### TASK ITEM
The required output is a copy of each line in the material below that includes "linecap".

### RECORDS FOR THIS EXERCISE
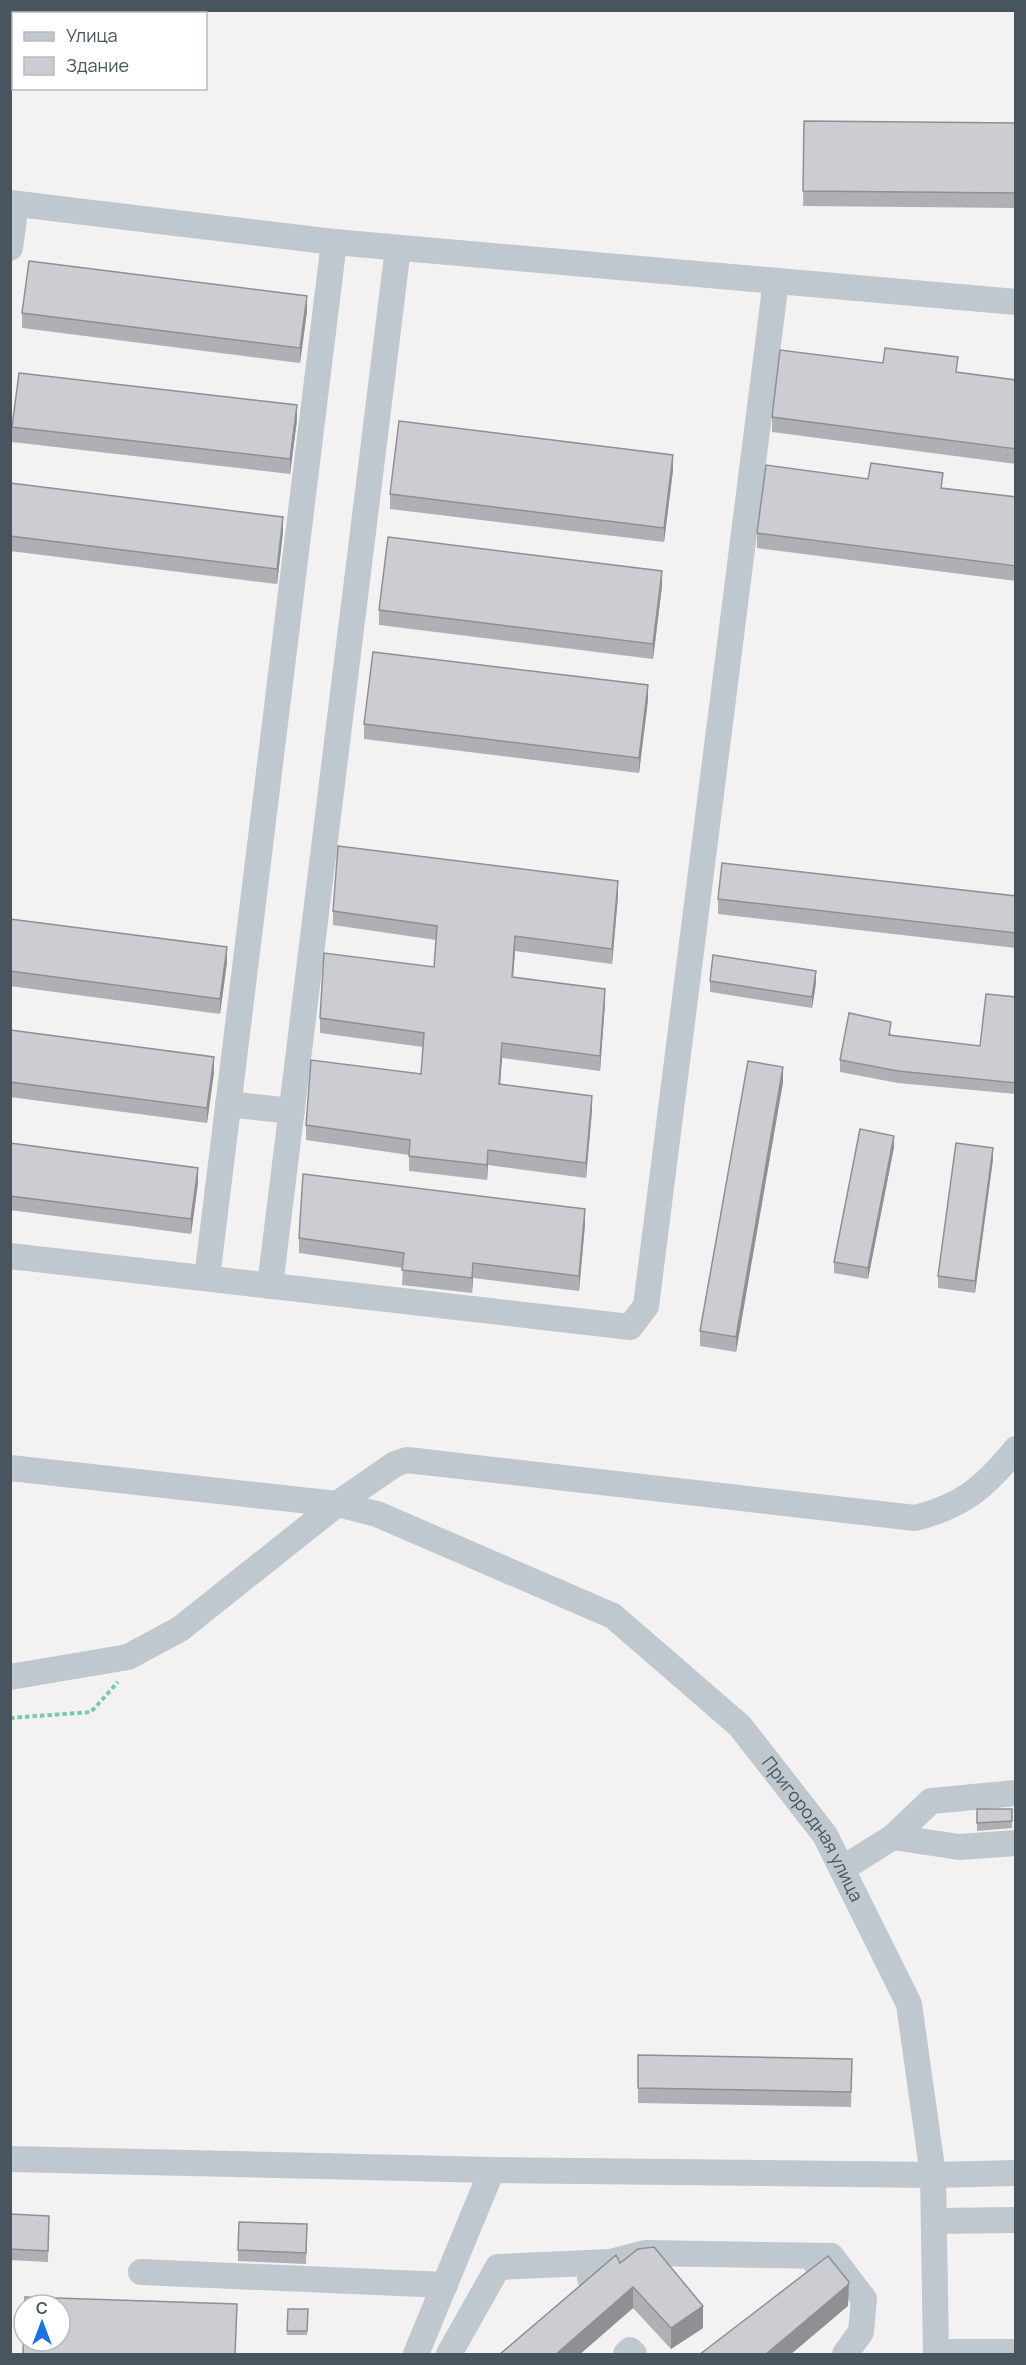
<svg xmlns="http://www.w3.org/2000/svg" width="1026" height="2365" font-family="Manrope,sans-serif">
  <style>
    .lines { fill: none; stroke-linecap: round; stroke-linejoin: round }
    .path { stroke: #78cda4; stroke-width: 4; stroke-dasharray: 4.5 3; stroke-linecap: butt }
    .minor { stroke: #bfc8cf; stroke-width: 26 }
    .wall { fill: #afb0b5 }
    .shaded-wall { fill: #8e9094 }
    .building { fill: #cbcdd3; stroke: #8e9094; stroke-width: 1.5 }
    .labels { text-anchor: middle; stroke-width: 4.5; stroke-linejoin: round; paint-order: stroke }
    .street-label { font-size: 18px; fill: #48545e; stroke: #fff }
  </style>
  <rect width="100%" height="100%" fill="#f3f1f1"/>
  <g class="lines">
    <path class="path" d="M 10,1718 L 91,1712 L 118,1682"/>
    <g class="minor">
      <path d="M 10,203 L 334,242 L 1016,302"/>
      <path d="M 10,248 L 16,204"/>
      <path d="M 228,1104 L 292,1111"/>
      <path d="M 10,1256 L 630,1327 L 646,1306 L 776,281"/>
      <path d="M 207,1278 L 334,242"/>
      <path d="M 270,1286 L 398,248"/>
      <path id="s1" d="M 10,1468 L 337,1504 L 377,1514 L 613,1616 L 740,1726 L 825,1835 L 909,2004 L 933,2175 L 936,2354"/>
      <path d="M 10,1677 L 128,1657 L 180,1629 L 337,1504 L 395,1464 L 407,1460 L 915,1518 C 963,1506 985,1487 1016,1449"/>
      <path d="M 893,1837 L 931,1801 L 1016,1793"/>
      <path d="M 842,1869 L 893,1837 L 959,1847 L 1016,1843"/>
      <path d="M 10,2159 L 492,2170 L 933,2175 L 1016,2173"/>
      <path d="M 936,2221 L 1016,2220"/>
      <path d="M 817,2266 L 831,2256 L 864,2299 L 861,2332 L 845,2354"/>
      <path d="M 141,2272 L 445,2285"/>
      <path d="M 590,2279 L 610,2262 L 645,2253 L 831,2256"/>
      <path d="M 936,2352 L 1016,2352"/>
      <path d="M 416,2354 L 492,2170"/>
      <path d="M 449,2354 L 498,2267 L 610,2262"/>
      <path d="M 626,2354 L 630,2350 L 634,2354"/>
    </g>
  </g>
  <path class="wall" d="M 804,121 L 1016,123 L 1016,208 L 803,206 Z
    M 307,311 L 300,363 L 22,328 L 22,313 Z
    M 958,373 L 1016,380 L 1016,464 L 772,432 L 772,417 Z
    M 297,420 L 290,474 L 12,442 L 12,427 Z
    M 673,470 L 664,542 L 390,509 L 390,494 Z
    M 10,483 L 283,532 L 277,584 L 10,551 Z
    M 943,488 L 1016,497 L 1016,581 L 757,548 L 757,533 Z
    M 662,586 L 653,659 L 379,625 L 379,610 Z
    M 648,700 L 639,773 L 364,739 L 364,724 Z
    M 618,896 L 612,964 L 515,951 L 513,977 L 605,1003 L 600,1071 L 502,1058 L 500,1084 L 592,1110 L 586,1178 L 488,1165 L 487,1180 L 409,1171 L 409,1155 L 306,1140 L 306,1125 L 421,1074 L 423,1047 L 320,1033 L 320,1018 L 434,967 L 436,940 L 333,925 L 333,911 Z
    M 1016,896 L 1016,948 L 718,914 L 718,899 Z
    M 10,919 L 227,962 L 220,1014 L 10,986 Z
    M 710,981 L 816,983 L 812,1008 L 710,992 Z
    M 1016,997 L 1016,1094 L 898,1083 L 840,1072 L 840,1060 L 891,1033 L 891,1035 L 980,1046 Z
    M 10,1030 L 214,1072 L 207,1123 L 10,1097 Z
    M 783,1082 L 736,1352 L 700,1346 L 700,1331 Z
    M 10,1143 L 198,1183 L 191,1234 L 10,1210 Z
    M 894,1147 L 868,1279 L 834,1273 L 834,1262 Z
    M 993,1159 L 975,1293 L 938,1288 L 938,1276 Z
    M 585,1224 L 579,1291 L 473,1278 L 472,1293 L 402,1285 L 403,1268 L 299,1253 L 299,1238 Z
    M 977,1809 L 1012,1809 L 1012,1828 L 977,1831 Z
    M 638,2055 L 852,2059 L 851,2107 L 638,2103 Z
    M 10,2214 L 49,2227 L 48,2262 L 10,2260 Z
    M 307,2236 L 306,2264 L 238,2261 L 238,2250 Z
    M 620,2263 L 703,2328 L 671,2349 L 633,2308 L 579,2355 L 499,2355 Z
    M 288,2309 L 308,2309 L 307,2335 L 287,2335 Z"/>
  <path class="shaded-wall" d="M 307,296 L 307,311 L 300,363 L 300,348 Z
    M 297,405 L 297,420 L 290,474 L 290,459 Z
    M 673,455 L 673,470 L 664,542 L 664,528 Z
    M 283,517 L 283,532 L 277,584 L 277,569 Z
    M 662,571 L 662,586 L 653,659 L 653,644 Z
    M 648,685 L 648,700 L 639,773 L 639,758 Z
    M 618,881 L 618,896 L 612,964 L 612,949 Z
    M 515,936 L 515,951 L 512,992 L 512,977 Z
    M 227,947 L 227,962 L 220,1014 L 220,999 Z
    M 816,971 L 816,983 L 812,1008 L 812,997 Z
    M 605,989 L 605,1003 L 600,1071 L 600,1056 Z
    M 502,1043 L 502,1058 L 499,1099 L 499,1084 Z
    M 214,1057 L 214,1072 L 207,1123 L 207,1108 Z
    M 783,1067 L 783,1082 L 736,1352 L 736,1337 Z
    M 592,1096 L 592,1110 L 586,1178 L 586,1163 Z
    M 894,1136 L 894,1147 L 868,1279 L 868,1268 Z
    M 993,1148 L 993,1159 L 975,1293 L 975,1281 Z
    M 488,1150 L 488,1165 L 487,1180 L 487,1165 Z
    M 198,1168 L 198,1183 L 191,1234 L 191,1219 Z
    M 585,1209 L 585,1224 L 579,1291 L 579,1276 Z
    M 473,1263 L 473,1278 L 472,1293 L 472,1278 Z
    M 849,2282 L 848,2306 L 790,2355 L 765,2355 Z
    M 633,2287 L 633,2308 L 579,2355 L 555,2355 Z
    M 703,2306 L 703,2328 L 671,2349 L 671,2328 Z"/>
  <path class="building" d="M 804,121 L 1016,123 L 1016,193 L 803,191 Z
    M 29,261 L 307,296 L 300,348 L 22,313 Z
    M 885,348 L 958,357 L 956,372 L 1016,380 L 1016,449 L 772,417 L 780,350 L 883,363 Z
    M 19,373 L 297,405 L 290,459 L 12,427 Z
    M 399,421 L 673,455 L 664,528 L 390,494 Z
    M 871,463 L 943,473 L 941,488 L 1016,497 L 1016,566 L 757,533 L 766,465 L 868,479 Z
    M 10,483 L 283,517 L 277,569 L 10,536 Z
    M 388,537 L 662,571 L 653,644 L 379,610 Z
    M 373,652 L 648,685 L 639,758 L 364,724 Z
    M 338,846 L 618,881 L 612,949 L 515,936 L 512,977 L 605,989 L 600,1056 L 502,1043 L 499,1084 L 592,1096 L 586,1163 L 488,1150 L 487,1165 L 409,1156 L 410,1140 L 306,1125 L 311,1060 L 421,1074 L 424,1033 L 320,1018 L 324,953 L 434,967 L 437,926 L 333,911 Z
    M 722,863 L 1016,896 L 1016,933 L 718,899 Z
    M 10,919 L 227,947 L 220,999 L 10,971 Z
    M 713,955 L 816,971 L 812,997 L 710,981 Z
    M 986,994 L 1016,997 L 1016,1083 L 898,1071 L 840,1060 L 849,1013 L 891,1022 L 889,1035 L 980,1046 Z
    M 10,1030 L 214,1057 L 207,1108 L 10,1082 Z
    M 748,1061 L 783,1067 L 736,1337 L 700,1331 Z
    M 860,1129 L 894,1136 L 868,1268 L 834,1262 Z
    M 10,1143 L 198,1168 L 191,1219 L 10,1196 Z
    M 956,1143 L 993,1148 L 975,1281 L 938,1276 Z
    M 303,1174 L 585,1209 L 579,1276 L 473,1263 L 472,1278 L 402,1270 L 404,1253 L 299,1238 Z
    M 977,1809 L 1012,1809 L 1012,1821 L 977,1823 Z
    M 638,2055 L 852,2059 L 851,2092 L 638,2088 Z
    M 10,2214 L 49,2216 L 48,2251 L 10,2249 Z
    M 239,2222 L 307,2224 L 306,2253 L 238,2250 Z
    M 654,2247 L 703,2306 L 671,2328 L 633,2287 L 555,2355 L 499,2355 L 616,2255 L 620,2263 L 638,2249 Z
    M 828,2256 L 849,2282 L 848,2285 L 765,2355 L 699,2355 Z
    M 25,2297 L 237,2304 L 235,2355 L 23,2355 L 24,2326 L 24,2341 L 60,2341 L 60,2305 L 25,2305 Z
    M 288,2309 L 308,2309 L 307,2331 L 287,2331 Z"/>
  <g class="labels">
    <g class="street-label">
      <text dy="6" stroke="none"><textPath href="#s1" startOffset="922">Пригородная улица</textPath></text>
    </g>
  </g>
  <rect width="1026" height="2365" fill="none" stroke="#48545e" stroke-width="24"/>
  <rect x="12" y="12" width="195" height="78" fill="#ffffff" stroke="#b6bbbf" stroke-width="1.5"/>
  <rect x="24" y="32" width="30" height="9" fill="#bfc8cf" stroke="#b6bbbf" stroke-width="1.5"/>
  <text x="66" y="42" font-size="18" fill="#48545e">Улица</text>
  <rect x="24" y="57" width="30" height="18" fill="#cbcdd3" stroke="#b6bbbf" stroke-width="1.5"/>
  <text x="66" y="72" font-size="18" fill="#48545e">Здание</text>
  <g transform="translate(42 2323)"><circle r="28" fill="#ffffff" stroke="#b6bbbf" stroke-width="1.5"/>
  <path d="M0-4.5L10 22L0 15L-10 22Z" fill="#1b72e3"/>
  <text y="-9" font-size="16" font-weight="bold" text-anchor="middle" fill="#48545e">С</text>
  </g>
</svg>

### RESULT BELOW
    .lines { fill: none; stroke-linecap: round; stroke-linejoin: round }
    .path { stroke: #78cda4; stroke-width: 4; stroke-dasharray: 4.5 3; stroke-linecap: butt }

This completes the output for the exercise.